Description of the task >> In the mailing-list message about the signText line-break problem, what does IE return for line breaks in a textarea's value?

The HTTP protocol does not affect content so if there is a problem
it is likely to be in the browser, either in DOM or in security.
Since signText seems to be built on e-mail security it may even
be S/MIME canonicalization involved.

Anders

----- Original Message ----- 
From: "eloy_iv" <[EMAIL PROTECTED]>
Newsgroups: mozilla.dev.tech.crypto
To: <>
Sent: Wednesday, April 25, 2007 13:35
Subject: Re: CRLF problem when verifiying a signature signtext()


After doing some thinking, the problem is how Javascript/DOM engine
interprets values in HTML documents.
Simply type some lines in a HTML textarea and ask its value from
Javascript. If you inspect every char code (String::charCodeAt(int))
you will see line breaks as single 0x0A byte (LF linefeed).
The same in IE would return 0x0D 0x0A pair (CRLF).

Source material >>
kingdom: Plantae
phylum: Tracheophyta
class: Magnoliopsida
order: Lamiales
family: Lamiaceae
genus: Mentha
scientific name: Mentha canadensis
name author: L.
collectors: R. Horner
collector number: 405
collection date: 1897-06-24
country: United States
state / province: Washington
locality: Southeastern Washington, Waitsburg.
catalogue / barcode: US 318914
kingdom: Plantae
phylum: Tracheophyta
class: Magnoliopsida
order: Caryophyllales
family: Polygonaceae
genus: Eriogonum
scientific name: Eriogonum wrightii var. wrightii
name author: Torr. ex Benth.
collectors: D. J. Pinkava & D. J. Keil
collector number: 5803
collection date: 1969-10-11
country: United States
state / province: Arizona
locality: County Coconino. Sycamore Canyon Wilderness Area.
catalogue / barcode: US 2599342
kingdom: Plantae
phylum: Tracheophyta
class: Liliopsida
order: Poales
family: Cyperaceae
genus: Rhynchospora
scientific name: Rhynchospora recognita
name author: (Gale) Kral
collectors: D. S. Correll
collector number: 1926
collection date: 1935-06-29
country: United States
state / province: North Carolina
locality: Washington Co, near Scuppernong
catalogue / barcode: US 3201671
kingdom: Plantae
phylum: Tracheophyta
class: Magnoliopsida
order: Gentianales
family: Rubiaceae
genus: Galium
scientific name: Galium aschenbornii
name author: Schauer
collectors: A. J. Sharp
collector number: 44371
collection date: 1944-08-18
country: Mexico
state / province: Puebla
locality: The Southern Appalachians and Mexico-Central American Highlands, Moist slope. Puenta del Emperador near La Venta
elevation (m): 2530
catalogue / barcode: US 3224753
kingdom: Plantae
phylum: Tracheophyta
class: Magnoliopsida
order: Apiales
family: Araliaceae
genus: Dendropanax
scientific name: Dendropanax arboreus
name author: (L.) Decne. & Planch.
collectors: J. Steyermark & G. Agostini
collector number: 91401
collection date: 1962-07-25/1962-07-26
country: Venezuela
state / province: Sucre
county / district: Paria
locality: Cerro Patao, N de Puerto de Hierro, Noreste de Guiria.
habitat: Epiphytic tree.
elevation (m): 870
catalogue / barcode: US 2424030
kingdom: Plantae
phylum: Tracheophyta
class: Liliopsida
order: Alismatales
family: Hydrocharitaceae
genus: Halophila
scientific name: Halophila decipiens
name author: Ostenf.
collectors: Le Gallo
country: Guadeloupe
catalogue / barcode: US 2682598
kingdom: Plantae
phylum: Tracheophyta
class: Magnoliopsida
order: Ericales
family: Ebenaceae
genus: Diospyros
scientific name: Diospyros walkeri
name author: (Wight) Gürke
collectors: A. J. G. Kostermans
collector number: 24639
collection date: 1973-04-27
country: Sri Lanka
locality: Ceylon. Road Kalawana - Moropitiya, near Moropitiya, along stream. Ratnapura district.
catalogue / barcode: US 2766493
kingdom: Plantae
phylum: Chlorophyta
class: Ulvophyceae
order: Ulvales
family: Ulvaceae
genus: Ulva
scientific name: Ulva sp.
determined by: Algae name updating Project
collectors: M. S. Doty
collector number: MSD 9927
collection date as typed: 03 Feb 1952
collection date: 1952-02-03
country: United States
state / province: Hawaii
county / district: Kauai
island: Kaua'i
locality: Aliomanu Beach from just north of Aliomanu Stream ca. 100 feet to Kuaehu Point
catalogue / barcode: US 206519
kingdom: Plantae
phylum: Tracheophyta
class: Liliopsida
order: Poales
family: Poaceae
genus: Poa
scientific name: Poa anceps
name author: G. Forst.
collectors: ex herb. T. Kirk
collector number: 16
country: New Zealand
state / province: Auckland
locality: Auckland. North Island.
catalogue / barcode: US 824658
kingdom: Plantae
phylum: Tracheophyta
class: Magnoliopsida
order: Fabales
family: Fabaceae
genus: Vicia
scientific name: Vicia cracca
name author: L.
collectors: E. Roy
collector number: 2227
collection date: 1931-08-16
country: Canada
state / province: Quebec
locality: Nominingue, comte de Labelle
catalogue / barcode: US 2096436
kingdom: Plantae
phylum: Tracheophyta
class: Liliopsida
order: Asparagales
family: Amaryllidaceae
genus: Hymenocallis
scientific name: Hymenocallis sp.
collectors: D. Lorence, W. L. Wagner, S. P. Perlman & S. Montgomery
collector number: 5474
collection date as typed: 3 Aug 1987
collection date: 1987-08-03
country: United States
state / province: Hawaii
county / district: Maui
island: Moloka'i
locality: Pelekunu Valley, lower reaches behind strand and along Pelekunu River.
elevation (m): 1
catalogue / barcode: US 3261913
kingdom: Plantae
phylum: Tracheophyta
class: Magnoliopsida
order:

Reply >> A 0x0D 0x0A pair (CRLF).